# INFORMATION SUPPLIED:

....

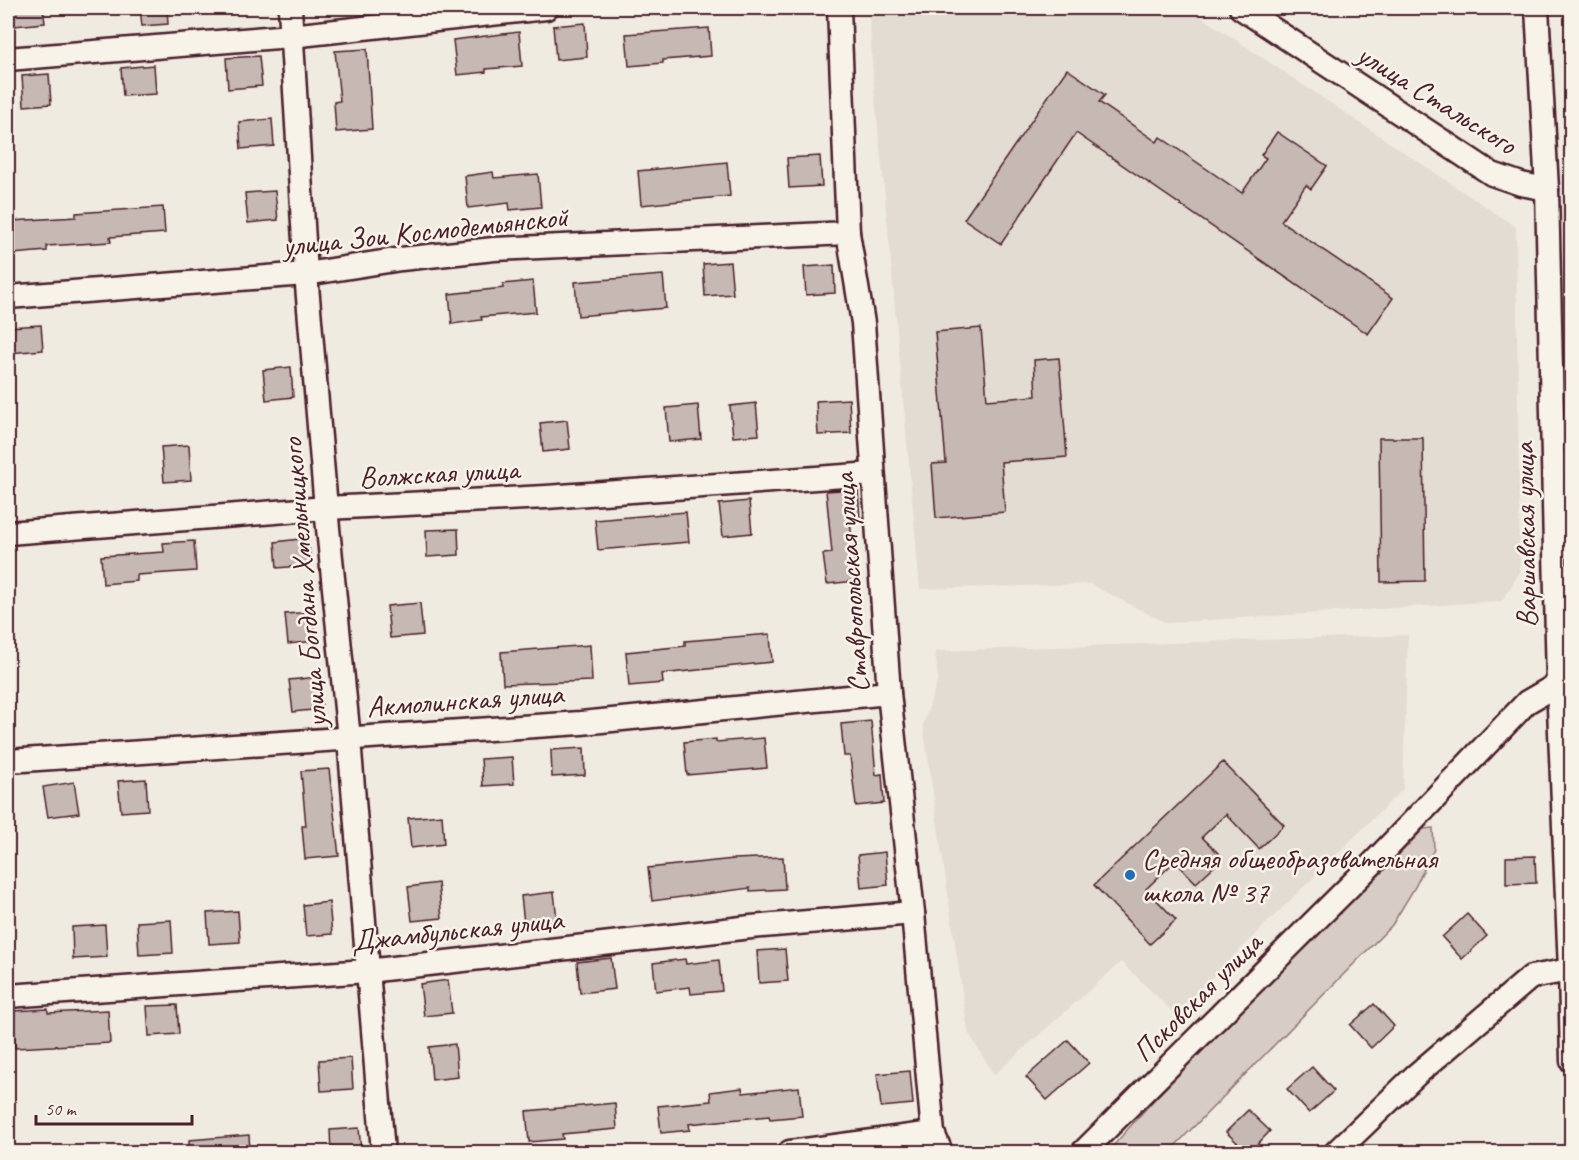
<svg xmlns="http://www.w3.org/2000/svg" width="1579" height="1160" font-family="Caveat,sans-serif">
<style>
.built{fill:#e3dcd2}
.green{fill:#d8cdc6;stroke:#917678;stroke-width:1.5}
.building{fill:#c6b8b3;stroke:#4a1f2b;stroke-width:1.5}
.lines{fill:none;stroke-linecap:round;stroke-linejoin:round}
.street-casing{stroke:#4a1f2b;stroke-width:27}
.street{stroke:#f7f3e8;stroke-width:22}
.poi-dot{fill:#1f6fb2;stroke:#f7f3e8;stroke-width:2}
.labels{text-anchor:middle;stroke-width:5;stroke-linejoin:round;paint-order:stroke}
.street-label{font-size:30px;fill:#4a1f2b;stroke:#f7f3e8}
.poi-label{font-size:30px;fill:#4a1f2b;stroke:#f7f3e8;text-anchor:start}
</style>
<rect width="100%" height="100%" fill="#f0ebe0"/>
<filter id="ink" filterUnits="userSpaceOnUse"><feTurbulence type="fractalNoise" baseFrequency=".0167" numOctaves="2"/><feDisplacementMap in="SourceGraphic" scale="12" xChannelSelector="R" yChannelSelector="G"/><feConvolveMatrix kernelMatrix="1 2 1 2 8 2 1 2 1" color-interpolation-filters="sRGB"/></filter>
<g filter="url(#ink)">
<g class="built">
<polygon points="869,8 1188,8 1516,227 1520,572 1502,601 1166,623 1090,584 920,589 888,229 873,78"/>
<polygon points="1408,635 1403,789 1175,1014 1121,962 994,1075 968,1032 923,725 938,679 935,651"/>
</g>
<path class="green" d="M 1433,828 L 1434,849 L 1415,887 L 1392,925 L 1169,1152 L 1108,1152 C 1205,1037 1320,939 1423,829 Z"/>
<g class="building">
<polygon points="13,8 43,8 45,23 14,26"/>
<polygon points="140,8 167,8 168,24 142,26"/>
<polygon points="585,23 587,57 556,60 553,26"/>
<polygon points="709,28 711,56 663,60 663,63 629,66 626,34"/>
<polygon points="519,32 522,66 486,69 486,72 457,75 453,40"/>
<polygon points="367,49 372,129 336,132 334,102 340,101 335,51"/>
<polygon points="259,56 262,86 228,89 226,58"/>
<polygon points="154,65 156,94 123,96 121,68"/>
<polygon points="1067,69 1105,95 1099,102 1157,142 1160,137 1242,193 1266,158 1261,155 1277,132 1327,166 1311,189 1306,185 1281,221 1393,298 1368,334 1076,133 1001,244 964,219"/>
<polygon points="49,74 51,104 24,106 22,76"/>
<polygon points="272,119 274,146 241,149 239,122"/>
<polygon points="820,156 822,186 789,188 787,158"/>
<polygon points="727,162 730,196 641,205 638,171"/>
<polygon points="493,172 494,178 538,174 541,207 510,210 509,203 468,208 465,176"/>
<polygon points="275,191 278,220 248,223 245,193"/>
<polygon points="163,207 165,233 110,237 111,242 47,246 47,251 13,254 11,221 76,217 76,213"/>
<polygon points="730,262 733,294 705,296 703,264"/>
<polygon points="834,265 835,293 806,295 804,267"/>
<polygon points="663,275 666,308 578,316 575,282"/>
<polygon points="533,281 536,312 481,317 482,320 452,324 449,294 503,288 503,284"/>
<polygon points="41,325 43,350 9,353 8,327"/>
<polygon points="981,328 987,400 1036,396 1034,360 1059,358 1067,457 1001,462 1005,512 936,518 932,464 946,463 935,332"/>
<polygon points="291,367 293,397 266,400 263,370"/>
<polygon points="849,399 851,433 818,435 816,401"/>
<polygon points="756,403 759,435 733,437 730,406"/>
<polygon points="698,405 701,439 669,442 666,408"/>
<polygon points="567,420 570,449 543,452 540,423"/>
<polygon points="1379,438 1423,438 1425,581 1381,582"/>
<polygon points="189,445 191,480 164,482 161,447"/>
<polygon points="858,489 860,519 850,520 856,581 827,584 823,554 832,553 826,491"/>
<polygon points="749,501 752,533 723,536 719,504"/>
<polygon points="686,512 689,542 598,550 595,520"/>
<polygon points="458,529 459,555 427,557 426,530"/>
<polygon points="308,538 311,565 277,568 275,542"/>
<polygon points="194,541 196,571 137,575 137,581 103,584 101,556 164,552 163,543"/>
<polygon points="420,603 423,635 390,638 387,606"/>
<polygon points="313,612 316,641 288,644 285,614"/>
<polygon points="770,634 772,662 662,674 663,683 629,686 626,652 685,646 685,641"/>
<polygon points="590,645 592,681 503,684 501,652"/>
<polygon points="319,677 322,709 293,712 289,680"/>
<polygon points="871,721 876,775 882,774 884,803 856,806 850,756 844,756 841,724"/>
<polygon points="764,738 767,768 687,775 684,742 716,739 716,742"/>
<polygon points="584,748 585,775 552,777 551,750"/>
<polygon points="512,757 514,784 483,786 481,759"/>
<polygon points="1223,762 1284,825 1259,849 1226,814 1202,837 1223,858 1196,883 1175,861 1146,889 1176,920 1150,944 1094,885"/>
<polygon points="329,769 339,856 305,859 302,826 306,826 301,771"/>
<polygon points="146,779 148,810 121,812 118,781"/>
<polygon points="74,782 79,813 48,817 43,787"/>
<polygon points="442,815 444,844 411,848 408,818"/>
<polygon points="885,852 888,885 861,888 858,855"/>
<polygon points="1535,856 1536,883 1506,884 1506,857"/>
<polygon points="783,857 785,889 750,891 750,888 652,901 648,868 734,859"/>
<polygon points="438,883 442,918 412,921 408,887"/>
<polygon points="554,892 557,920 524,923 521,896"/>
<polygon points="329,902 332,934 306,936 303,905"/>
<polygon points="238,911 240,942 209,944 207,913"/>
<polygon points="1467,914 1487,936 1462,959 1442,937"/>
<polygon points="171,920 173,953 139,955 137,922"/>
<polygon points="105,925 107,957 73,959 72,927"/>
<polygon points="785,949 788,981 759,983 757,951"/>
<polygon points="611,958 615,989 580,993 577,962"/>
<polygon points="685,959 686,964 719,960 722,991 691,994 690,987 656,991 653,963"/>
<polygon points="448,980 452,1013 424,1016 420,984"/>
<polygon points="1374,1004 1394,1026 1371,1048 1350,1025"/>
<polygon points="177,1005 179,1034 149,1036 147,1006"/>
<polygon points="48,1009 48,1013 108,1010 110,1043 15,1048 13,1011"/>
<polygon points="1068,1040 1089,1063 1047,1100 1026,1077"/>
<polygon points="455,1044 458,1077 432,1080 429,1047"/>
<polygon points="351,1058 353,1089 321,1091 319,1060"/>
<polygon points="1312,1067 1334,1091 1309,1113 1287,1089"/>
<polygon points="910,1071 913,1104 881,1107 877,1074"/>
<polygon points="799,1087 802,1116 770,1119 769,1116 689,1124 690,1130 661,1133 658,1106 711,1101 710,1092 742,1088 743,1093"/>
<polygon points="615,1103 617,1129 562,1134 563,1139 529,1142 526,1111"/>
<polygon points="1248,1110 1270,1131 1250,1152 1247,1152 1226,1132"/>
<polygon points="359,1128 361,1152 331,1152 330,1130"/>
<polygon points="249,1135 250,1152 189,1152 189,1140"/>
</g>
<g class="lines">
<defs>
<g id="street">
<polyline points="290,8 306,274 326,508 349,739 383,1152"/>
<polyline points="839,8 848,233 863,323 889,693 913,913 933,1133 941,1152"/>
<polyline points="1241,8 1492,174 1521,184 1547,189"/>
<polyline points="1537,8 1547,189 1558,684 1570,970 1572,1061"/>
<polyline points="8,59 291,36 546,8"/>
<polyline points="8,297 306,274 401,259 494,249 848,233"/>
<polyline points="8,533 326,508 546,497 873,474"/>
<polyline points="8,761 581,723 889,693"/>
<polyline points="8,996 367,971 751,927 913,913"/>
<polyline points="790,1152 933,1133"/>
<polyline points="1083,1152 1373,863 1527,702 1558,684"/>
<polyline points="1336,1152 1416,1075 1531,977 1570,970"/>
</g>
</defs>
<use href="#street" class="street-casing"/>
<use href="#street" class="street"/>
</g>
</g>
<circle class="poi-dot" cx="1130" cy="875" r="6"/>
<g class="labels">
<g class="street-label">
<text transform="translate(1437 99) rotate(32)" y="10">улица Стальского</text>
<text transform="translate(425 231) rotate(-6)" y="10">улица Зои Космодемьянской</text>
<text transform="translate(439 473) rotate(-3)" y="10">Волжская улица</text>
<text transform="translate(1525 535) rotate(-91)" y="10">Варшавская улица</text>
<text transform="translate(304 583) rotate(-95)" y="10">улица Богдана Хмельницкого</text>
<text transform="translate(851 583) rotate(-94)" y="10">Ставропольская улица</text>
<text transform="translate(465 700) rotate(-4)" y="10">Акмолинская улица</text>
<text transform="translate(457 930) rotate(-6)" y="10">Джамбульская улица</text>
<text transform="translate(1197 997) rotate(-45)" y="10">Псковская улица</text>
</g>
<g class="poi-label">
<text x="1142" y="868">Средняя общеобразовательная<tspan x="1142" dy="34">школа № 37</tspan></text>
</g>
</g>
<rect width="1579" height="1160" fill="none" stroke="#f7f3e8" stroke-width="30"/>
<rect x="15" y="15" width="1549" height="1130" fill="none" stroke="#4a1f2b" stroke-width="2" filter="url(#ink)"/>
<path d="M36 1115v9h156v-9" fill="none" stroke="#4a1f2b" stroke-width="3"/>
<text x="45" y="1115" font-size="18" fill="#4a1f2b" stroke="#f7f3e8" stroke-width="4.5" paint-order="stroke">50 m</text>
</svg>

....

# WHAT YOU WILL DO:
Lines that contain "round" are to be copied from the records above.

# OUTPUT OF THE TASK:
.lines{fill:none;stroke-linecap:round;stroke-linejoin:round}
.labels{text-anchor:middle;stroke-width:5;stroke-linejoin:round;paint-order:stroke}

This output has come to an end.